Continue the museum text on early cartridge-based home video game consoles, which appears below ahead of the items, from the point where it stops.
[TEXT UNDER STUDY]
Fairchild Channel F Video Game Console Second Generation Prototype Printed Circuit Board (c. 1975) by Fairchild Camera and Instrument Corp.The Strong National Museum of Play

Making Home Video Games Infinitely Expandable

African-American engineer Jerry Lawson led the creation of the first commercial cartridge-based home video game console. Fairchild’s Channel F allowed players to purchase separately and play a variety of games. Lawson created this second generation prototype printed circuit board while developing the console.

Fairchild Channel F Video Game Console (1976) by Fairchild Camera and Instrument Corp.The Strong National Museum of Play

A New Home Video Game Market

The Channel F introduced the first interchangeable game cartridges, human vs. computer matches, and the pause button. Nevertheless, the cutting-edge, but poorly marketed console wasn’t a commercial success as companies such as RCA, Magnavox, and Atari released competing cartridge-based systems.

RCA Studio II TV School House I (1976) by RCAThe Strong National Museum of Play

New Gaming Possibilities

Cartridge-based consoles promised a growing array of video games for players and greater opportunities for programmers. In 1976, Joyce Weisbecker, the first woman to program commercial video games, developed the quiz game TV Schoolhouse I and the racing and chase game Speedway/Tag for the RCA Studio II.

Atari Video Computer System (1977) by Atari, Inc.The Strong National Museum of Play

Atari Re-enters the Home

No video game console did more to ignite the home video game revolution than Atari’s Video Computer System (VCS). But after its release in 1977, Atari’s first cartridge-based system struggled to gain traction in a market defined by discounted Home Pong copies and competing cartridge-based consoles.

Mattel Intellivision (1979) by MattelThe Strong National Museum of Play

Intelligent Television

In 1980, toymaker and handheld electronic game pioneer Mattel launched the Intellivision, the first cartridge-based console to truly compete with Atari’s VCS. Mattel developed an advertising campaign and hired literati George Plimpton to sell the console as sophisticated and graphically superior.

Atari Space Invaders (1978) by Atari, Inc.The Strong National Museum of Play

Bringing the Arcade Home

While the VCS sold modestly, the arcade boomed as millions of players blasted an onslaught of aliens in Taito’s 1978 game Space Invaders. Sensing an opportunity, Atari licensed a home version, and along with other arcade hits such as Asteroids and Missile Command, it helped sell millions of consoles.
[/TEXT UNDER STUDY]
[RAW DATA]
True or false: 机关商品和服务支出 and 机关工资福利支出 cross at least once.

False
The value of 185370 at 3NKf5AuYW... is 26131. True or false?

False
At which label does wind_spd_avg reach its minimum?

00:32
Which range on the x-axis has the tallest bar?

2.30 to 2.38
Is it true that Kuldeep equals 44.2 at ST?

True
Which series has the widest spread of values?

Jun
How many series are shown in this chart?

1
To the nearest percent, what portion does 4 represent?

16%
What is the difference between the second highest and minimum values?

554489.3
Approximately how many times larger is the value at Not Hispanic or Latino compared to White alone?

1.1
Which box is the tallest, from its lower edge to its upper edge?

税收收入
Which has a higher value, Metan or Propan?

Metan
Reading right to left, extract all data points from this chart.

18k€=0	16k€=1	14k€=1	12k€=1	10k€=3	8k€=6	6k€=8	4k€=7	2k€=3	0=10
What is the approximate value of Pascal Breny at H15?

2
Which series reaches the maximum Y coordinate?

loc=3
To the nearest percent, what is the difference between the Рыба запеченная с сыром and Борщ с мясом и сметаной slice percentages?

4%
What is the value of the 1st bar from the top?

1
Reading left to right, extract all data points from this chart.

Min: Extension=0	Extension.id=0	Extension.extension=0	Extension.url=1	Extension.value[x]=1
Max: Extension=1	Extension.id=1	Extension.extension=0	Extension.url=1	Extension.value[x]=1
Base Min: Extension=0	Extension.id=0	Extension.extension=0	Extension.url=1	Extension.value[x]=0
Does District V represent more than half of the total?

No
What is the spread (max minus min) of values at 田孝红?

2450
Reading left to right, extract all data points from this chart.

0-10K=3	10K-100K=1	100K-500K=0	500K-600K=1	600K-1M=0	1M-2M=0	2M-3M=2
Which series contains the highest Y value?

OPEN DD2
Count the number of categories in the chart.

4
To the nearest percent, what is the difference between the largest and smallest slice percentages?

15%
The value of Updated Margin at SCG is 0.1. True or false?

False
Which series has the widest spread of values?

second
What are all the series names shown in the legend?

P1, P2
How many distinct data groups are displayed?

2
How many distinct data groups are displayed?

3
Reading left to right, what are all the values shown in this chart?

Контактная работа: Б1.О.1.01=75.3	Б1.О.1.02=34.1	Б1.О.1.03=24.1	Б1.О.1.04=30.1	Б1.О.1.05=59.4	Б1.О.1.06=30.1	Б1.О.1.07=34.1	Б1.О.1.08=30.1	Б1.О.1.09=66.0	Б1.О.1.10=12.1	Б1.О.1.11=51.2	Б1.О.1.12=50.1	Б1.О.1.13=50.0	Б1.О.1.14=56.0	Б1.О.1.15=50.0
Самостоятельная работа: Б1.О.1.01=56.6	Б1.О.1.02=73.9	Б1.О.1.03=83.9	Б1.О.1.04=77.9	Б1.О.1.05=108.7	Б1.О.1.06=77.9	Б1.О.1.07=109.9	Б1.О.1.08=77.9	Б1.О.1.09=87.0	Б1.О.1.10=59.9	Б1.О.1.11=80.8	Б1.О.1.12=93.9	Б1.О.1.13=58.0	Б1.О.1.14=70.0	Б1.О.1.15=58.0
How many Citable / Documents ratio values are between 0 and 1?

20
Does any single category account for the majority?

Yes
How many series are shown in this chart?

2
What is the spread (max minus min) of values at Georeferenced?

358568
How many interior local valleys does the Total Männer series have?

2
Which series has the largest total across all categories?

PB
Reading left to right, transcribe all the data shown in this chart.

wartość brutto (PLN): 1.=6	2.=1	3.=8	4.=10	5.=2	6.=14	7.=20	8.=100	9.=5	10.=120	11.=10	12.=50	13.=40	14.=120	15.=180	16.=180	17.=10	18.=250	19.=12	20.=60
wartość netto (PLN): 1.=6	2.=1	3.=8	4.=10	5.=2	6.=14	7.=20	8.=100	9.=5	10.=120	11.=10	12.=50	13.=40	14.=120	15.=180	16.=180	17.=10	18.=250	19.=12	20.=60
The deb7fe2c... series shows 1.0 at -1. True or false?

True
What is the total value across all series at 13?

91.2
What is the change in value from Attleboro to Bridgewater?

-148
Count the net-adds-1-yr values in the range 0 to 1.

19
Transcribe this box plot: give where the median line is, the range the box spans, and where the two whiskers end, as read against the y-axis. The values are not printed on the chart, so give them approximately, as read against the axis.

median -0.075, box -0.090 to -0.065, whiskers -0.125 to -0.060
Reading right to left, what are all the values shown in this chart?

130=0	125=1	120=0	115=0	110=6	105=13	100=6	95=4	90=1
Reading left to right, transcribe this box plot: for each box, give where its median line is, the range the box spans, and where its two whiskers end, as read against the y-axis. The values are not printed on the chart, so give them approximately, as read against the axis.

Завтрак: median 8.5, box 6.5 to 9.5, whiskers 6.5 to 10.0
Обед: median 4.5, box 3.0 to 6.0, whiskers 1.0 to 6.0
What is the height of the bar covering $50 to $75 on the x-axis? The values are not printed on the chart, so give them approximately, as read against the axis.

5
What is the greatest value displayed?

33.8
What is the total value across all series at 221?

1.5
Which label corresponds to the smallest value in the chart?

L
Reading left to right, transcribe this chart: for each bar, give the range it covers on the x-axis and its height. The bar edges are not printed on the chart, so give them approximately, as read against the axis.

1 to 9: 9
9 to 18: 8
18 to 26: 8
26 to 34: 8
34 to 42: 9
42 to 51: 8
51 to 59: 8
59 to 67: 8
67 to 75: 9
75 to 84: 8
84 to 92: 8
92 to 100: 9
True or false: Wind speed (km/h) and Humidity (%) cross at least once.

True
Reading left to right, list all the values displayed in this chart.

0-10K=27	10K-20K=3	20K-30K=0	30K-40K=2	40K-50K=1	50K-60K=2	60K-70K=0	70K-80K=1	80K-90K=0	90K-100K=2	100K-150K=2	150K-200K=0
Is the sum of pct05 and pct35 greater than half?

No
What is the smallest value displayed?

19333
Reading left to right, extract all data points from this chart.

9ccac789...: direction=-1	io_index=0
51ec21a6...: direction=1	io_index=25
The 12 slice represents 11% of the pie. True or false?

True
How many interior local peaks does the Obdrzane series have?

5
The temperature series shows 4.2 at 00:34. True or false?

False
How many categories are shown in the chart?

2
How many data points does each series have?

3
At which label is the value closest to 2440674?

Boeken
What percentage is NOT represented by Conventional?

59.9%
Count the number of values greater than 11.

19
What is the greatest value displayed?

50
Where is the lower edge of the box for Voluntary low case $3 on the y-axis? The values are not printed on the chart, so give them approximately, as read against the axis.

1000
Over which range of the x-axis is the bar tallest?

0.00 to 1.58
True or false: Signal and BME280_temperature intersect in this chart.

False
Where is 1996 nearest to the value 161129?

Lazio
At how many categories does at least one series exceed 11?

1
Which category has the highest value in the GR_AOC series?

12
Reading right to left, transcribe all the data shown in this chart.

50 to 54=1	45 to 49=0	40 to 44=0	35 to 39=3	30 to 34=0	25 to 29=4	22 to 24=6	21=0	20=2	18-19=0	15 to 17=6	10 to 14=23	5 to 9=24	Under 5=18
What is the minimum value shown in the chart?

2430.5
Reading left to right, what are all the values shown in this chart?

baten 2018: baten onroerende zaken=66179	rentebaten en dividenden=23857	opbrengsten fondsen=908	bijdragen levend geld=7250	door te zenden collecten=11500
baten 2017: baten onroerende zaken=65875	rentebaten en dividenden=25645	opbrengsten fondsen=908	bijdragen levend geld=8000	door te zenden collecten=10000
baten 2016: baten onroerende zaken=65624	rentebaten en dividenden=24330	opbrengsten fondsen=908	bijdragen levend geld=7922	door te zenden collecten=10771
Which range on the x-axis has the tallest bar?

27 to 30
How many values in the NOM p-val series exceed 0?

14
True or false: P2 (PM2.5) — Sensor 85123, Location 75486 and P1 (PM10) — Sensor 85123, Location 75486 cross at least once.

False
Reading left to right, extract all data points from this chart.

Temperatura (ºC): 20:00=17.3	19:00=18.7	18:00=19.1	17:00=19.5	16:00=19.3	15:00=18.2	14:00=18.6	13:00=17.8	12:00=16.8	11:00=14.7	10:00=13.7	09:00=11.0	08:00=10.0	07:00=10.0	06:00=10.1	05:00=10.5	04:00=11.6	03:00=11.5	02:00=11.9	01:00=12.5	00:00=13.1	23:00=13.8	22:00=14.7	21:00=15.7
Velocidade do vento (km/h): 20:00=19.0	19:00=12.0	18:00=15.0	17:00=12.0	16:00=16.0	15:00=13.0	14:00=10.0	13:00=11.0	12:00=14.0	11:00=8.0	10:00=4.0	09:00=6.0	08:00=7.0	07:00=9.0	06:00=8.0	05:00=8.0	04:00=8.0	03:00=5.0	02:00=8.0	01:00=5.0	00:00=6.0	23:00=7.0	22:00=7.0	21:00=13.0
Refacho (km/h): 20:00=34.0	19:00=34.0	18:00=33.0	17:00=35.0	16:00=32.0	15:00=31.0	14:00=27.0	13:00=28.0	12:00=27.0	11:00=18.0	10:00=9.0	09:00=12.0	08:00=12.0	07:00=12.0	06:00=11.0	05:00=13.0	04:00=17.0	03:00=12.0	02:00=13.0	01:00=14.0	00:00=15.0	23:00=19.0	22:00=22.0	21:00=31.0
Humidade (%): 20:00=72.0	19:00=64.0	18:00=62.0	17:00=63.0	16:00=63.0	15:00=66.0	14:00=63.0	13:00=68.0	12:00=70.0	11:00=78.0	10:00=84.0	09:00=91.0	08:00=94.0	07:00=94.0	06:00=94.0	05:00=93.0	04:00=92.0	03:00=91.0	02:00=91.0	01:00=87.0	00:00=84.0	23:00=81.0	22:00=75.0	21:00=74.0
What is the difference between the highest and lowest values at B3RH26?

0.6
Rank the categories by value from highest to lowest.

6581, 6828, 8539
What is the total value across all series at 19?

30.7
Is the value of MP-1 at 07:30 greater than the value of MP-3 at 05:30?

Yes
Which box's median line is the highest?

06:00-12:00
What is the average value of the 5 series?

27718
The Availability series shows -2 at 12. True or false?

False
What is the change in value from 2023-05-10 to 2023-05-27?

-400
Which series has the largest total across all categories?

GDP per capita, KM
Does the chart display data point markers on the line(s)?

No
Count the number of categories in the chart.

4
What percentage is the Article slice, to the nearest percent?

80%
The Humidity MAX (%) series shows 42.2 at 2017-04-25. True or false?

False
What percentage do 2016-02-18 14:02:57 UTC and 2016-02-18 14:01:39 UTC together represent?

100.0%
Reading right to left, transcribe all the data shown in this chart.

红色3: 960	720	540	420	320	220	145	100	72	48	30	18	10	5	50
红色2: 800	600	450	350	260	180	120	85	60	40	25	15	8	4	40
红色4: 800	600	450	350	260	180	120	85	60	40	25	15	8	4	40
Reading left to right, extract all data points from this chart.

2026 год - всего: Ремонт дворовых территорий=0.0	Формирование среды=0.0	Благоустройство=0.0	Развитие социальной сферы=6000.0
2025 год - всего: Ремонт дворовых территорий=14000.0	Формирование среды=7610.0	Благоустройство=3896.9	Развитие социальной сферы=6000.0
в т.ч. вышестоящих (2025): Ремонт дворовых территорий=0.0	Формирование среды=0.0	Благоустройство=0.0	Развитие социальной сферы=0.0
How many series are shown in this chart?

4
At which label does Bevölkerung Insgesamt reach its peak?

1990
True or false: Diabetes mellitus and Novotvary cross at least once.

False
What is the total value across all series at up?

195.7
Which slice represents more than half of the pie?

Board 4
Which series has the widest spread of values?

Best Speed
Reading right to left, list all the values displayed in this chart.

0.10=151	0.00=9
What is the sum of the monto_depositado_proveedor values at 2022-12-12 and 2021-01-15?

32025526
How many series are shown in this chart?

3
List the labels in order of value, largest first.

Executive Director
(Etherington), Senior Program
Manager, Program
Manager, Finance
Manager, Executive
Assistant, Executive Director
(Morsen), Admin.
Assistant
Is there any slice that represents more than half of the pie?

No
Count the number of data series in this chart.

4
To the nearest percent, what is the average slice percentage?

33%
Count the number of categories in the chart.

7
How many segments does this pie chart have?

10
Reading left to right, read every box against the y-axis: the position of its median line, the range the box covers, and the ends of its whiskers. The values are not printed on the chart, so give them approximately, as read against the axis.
[/RAW DATA]
**ANSWER TO THIS PROBLEM:**
Atari Video Computer System Pac-Man (1982) by Atari, Inc.The Strong National Museum of Play

Pac-Mania

Namco’s 1980 maze game Pac-Man captured the imaginations of millions of people who couldn’t get enough of its yellow, pizza-shaped title character. Atari sold more than 7 million copies of the 1982 licensed home version of the game and many players bought a VCS (redubbed the 2600) just to play it.

Pac-Man Game Play (1982)The Strong National Museum of Play

ColecoVision: The Arcade Quality Video Game System (1982) by Coleco Industries, Inc.The Strong National Museum of Play

From Boom to Bust

By 1982, video games were everywhere. That year, consumers spent $8 billion in video game arcades and another $3 billion on home video games. But as game manufacturers and developers overinvested, overproduced, and saturated the market with more and more products, the video game market collapsed.

Atari 2600 E.T. the Extra-Terrestrial "Atari Dig" (1982) by Atari, Inc.The Strong National Museum of Play

Buried but Not Dead

Atari’s E.T. the Extra-Terrestrial did not cause the video game market crash, but the underperforming game came to symbolize the industry’s hubris and excesses. In 2014, the town of Alamogordo, New Mexico excavated this cartridge from a landfill where Atari dumped truckloads of its unsold products.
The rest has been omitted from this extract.